> Given instruction a
In the page text below, how many new catalog items are created each time the Catalog Setup Wizard is run?

> Page text
• • • • •

As a cloud administrator, you can utilize your VMware Cloud Foundation stack to manage GPU-enabled infrastructure and AI/ML workload domains. In VMware Aria Automation, you can set up and provide GPU-enabled deep learning virtual machines (DL VM) and Tanzu Kubernetes Grid (TKG) clusters as catalog items that data scientists and DevOps teams in your organization can request in the self-service Automation Service Broker catalog.
What is VMware Private AI Foundation?
VMware Private AI Foundation with NVIDIA provides a platform for provisioning AI workloads on VMware Cloud Foundation with NVIDIA GPUs. In addition, running AI workloads based on NVIDIA GPU Cloud (NGC) containers is specifically validated by VMware by Broadcom. To learn more, see What is VMware Private AI Foundation with NVIDIA.
Private AI Automation Services is the collective name for all VMware Private AI Foundation features that are available in VMware Aria Automation.
To get started with Private AI Automation Services, you run the Catalog Setup Wizard in VMware Aria Automation. The wizard helps you connect VMware Private AI Foundation to VMware Aria Automation.
How does the Catalog Setup Wizard work?
- Add a cloud account. Cloud accounts are the credentials that are used to collect data from and deploy resources to your vCenter instance.
- Add an NVIDIA license.
- Select content to add to the Automation Service Broker catalog.
- Create a project. The project links your users with cloud account regions, so that they can deploy cloud templates with networks and storage resources to your vCenter instance.
- AI Workstation – a GPU-enabled virtual machine that can be configured with desired vCPU, vGPU, memory, and the option to pre-install AI/ML frameworks like PyTorch, CUDA Samples, and TensorFlow.
- AI RAG Workstation – a GPU-enabled virtual machine with Retrieval Augmented Generation (RAG) reference solution.
- Triton Inference Server – a GPU-enabled virtual machine with Triton Inference Server.
- AI Kubernetes Cluster – a VMware Tanzu Kubernetes Grid Cluster with GPU-capable worker nodes to run AI/ML cloud-native workloads.
- AI Kubernetes RAG Cluster – a VMware Tanzu Kubernetes Grid Cluster with GPU-capable worker nodes to run a reference RAG solution.
You can run the wizard again multiple times if you need to change any of the settings that you provided, like changes in licensing, or if you want to create AI catalog items for other projects. Each time you run the wizard, five new catalog items are created for you in addition to any previously created items.
You can modify the templates for the catalog items that the wizard created to meet the specific needs of your organization.
Before you begin
- Verify that you are running VMware Aria Automation 8.18.
- Verify that you are running VMware Cloud Foundation 5.1.1 or later, which includes vCenter 8.0 Update U2b or later.

• • • • •

> Given instruction b
State how many lines of the entries below contain the string "shortInstrumentName", treating case as significant, and give only the number.

(Stored records)

• • • • •

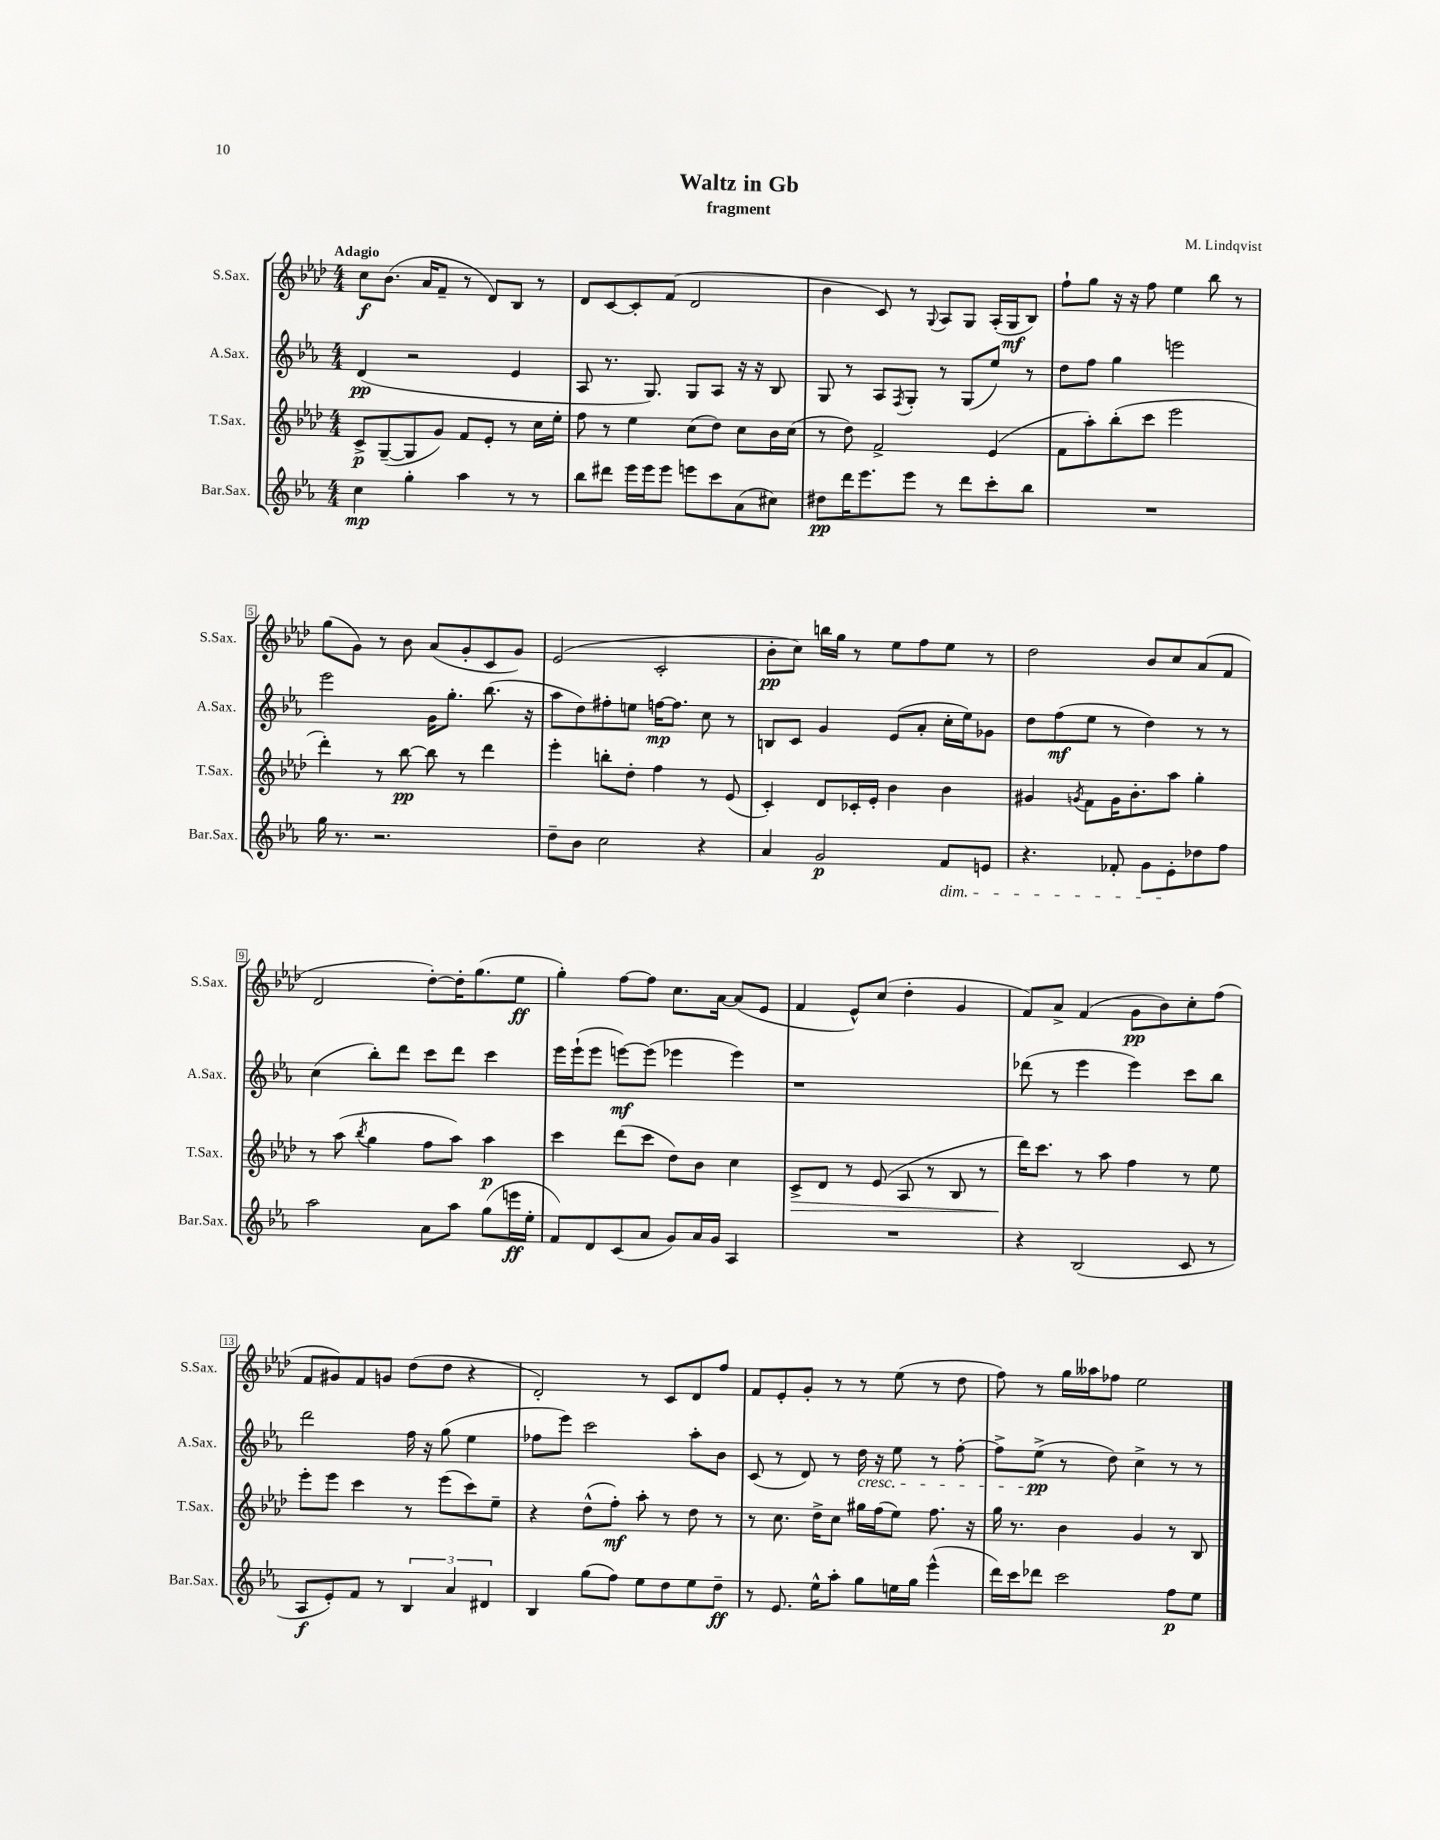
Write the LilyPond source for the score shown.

\header { title = "Waltz in Gb" composer = "M. Lindqvist" subtitle = "fragment" }
<<
\new StaffGroup <<
\new Staff = "s0" \with { instrumentName = "S.Sax." shortInstrumentName = "S.Sax." } {
    \clef treble \key aes \major \numericTimeSignature \time 4/4 \tempo "Adagio"
    c''8\f bes'8.( aes'16 f'8-- r8 des'8) bes8 r8 |
    des'8 c'8~ c'8-. f'8( des'2 |
    bes'4 c'8) r8 \appoggiatura { g8 } aes8 g8 aes16-.( g16\mf bes8) |
    f''8-! g''8 r16 r16 f''8 ees''4 bes''8 r8 |
    g''8( g'8) r8 bes'8 aes'8( g'8-. c'8 g'8) |
    ees'2( c'2-. |
    bes'8-.\pp c''8) b''16 g''16 r8 ees''8 f''8 ees''8 r8 |
    des''2 bes'8 c''8 aes'8( f'8 |
    des'2 des''8~-.) des''16-. g''8.( ees''8\ff |
    g''4-.) f''8~ f''8 c''8. aes'16~ aes'8( ees'8 |
    f'4 ees'8-^) c''8( des''4-. g'4 |
    f'8) aes'8-> f'4( g'8\pp bes'8) c''8-. f''8( |
    f'8 gis'8) f'8 g'8 des''8( des''8 r4 |
    des'2-.) r8 c'8 des'8 f''8 |
    f'8 ees'8-. g'8-. r8 r8 ees''8( r8 des''8 |
    f''8) r8 g''16 aeses''16 fes''8 ees''2 \bar "|." |
}
\new Staff = "s1" \with { instrumentName = "A.Sax." shortInstrumentName = "A.Sax." } {
    \clef treble \key ees \major \numericTimeSignature \time 4/4
    d'4\pp( r2 ees'4 |
    aes8 r8. g8.) g8 aes8 r16 r16 bes8 |
    g8 r8 aes8 \acciaccatura { f8 } g8-. r8 g8( ees''8) r8 |
    d''8 f''8 g''4 e'''2 |
    ees'''2 g'16 g''8.-. bes''8.( r16 |
    aes''8 d''8) fis''8-. e''8 f''16~\mp f''8. c''8 r8 |
    b8 c'8 g'4 ees'8( aes'8-. c''16-. ees''16) ges'8 |
    d''8 f''8\mf( ees''8 r8 d''4) r8 r8 |
    c''4( bes''8-.) d'''8 c'''8 d'''8 c'''4 |
    ees'''16 ees'''16-!( ees'''8 e'''8~\mf) e'''8( ees'''4 ees'''4) |
    r1 |
    des'''8( r8 ees'''4 ees'''4) c'''8 bes''8 |
    d'''2 f''16 r16 g''8( ees''4 |
    fes''8 ees'''8) c'''2 aes''8-. bes'8 |
    c'8( r8 d'8) r8 d''16\cresc r16 ees''8 r8 f''8~-. |
    f''8-> ees''8->\pp\!( r8 d''8) c''4-> r8 r8 \bar "|." |
}
\new Staff = "s2" \with { instrumentName = "T.Sax." shortInstrumentName = "T.Sax." } {
    \clef treble \key aes \major \numericTimeSignature \time 4/4
    c'8->\p g8~--( g8 g'8) f'8 ees'8-. r8 c''16 ees''16-. |
    f''8 r8 ees''4 c''8( des''8) c''8 bes'16 c''16( |
    r8 des''8) f'2-> ees'4( |
    f'8 aes''8-.) bes''8-.( c'''8 ees'''2 |
    des'''4-.) r8 bes''8~\pp bes''8 r8 des'''4 |
    ees'''4-. b''8-. des''8-. f''4 r8 ees'8( |
    c'4-.) des'8 ces'16-. ees'16-. bes'4 bes'4 |
    gis'4 \acciaccatura { g'8 } f'8 g'16 bes'8.-. aes''8 g''4-. |
    r8 aes''8( \acciaccatura { bes''8 } g''4 f''8 aes''8) aes''4\p |
    c'''4 des'''8( c'''8 des''8) bes'8 c''4 |
    c'8->\> des'8 r8 ees'8( aes8 r8 bes8 r8 |
    des'''16\!) c'''8. r8 aes''8 f''4 r8 ees''8 |
    ees'''8-. ees'''8 c'''4 r8 ees'''8( c'''8) ees''8-- |
    r4 des''8-^( f''8-.\mf) aes''8-. r8 des''8 r8 |
    r8 c''8. des''16-> c''8 gis''16 f''16( ees''8) f''8. r16 |
    g''16 r8. bes'4 g'4 r8 bes8 \bar "|." |
}
\new Staff = "s3" \with { instrumentName = "Bar.Sax." shortInstrumentName = "Bar.Sax." } {
    \clef treble \key ees \major \numericTimeSignature \time 4/4
    c''4\mp g''4-. aes''4 r8 r8 |
    bes''8 dis'''8 ees'''16 ees'''16 ees'''8 e'''8 c'''8 aes'8( cis''8) |
    dis''8\pp d'''16 ees'''8. ees'''8 r8 d'''8 c'''8-. bes''8 |
    R1 |
    g''16 r8. r2. |
    d''8-- bes'8 c''2 r4 |
    aes'4 g'2\p f'8\dim e'8 |
    r4. fes'8-. g'8 ees'8-.\! des''8 f''8 |
    aes''2 aes'8 aes''8 g''8( e'''16\ff ees''16-. |
    f'8) d'8 c'8( aes'8 g'8) aes'16 g'16 aes4 |
    R1 |
    r4 bes2( c'8 r8 |
    aes8\f ees'8-.) f'8 r8 \tuplet 3/2 { bes4 aes'4 dis'4 } |
    bes4 g''8( f''8) ees''8 d''8 ees''8 d''8--\ff |
    r8 ees'8. ees''16-^ aes''8-. g''8 e''16 g''16 ees'''4-^( |
    d'''16) c'''16 des'''8 c'''2 f''8\p ees''8 \bar "|." |
}
>>
>>
\layout { \context { \Score \override BarNumber.stencil = #(make-stencil-boxer 0.1 0.3 ly:text-interface::print) } }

• • • • •

> Problem solution a
Five

> Problem solution b
4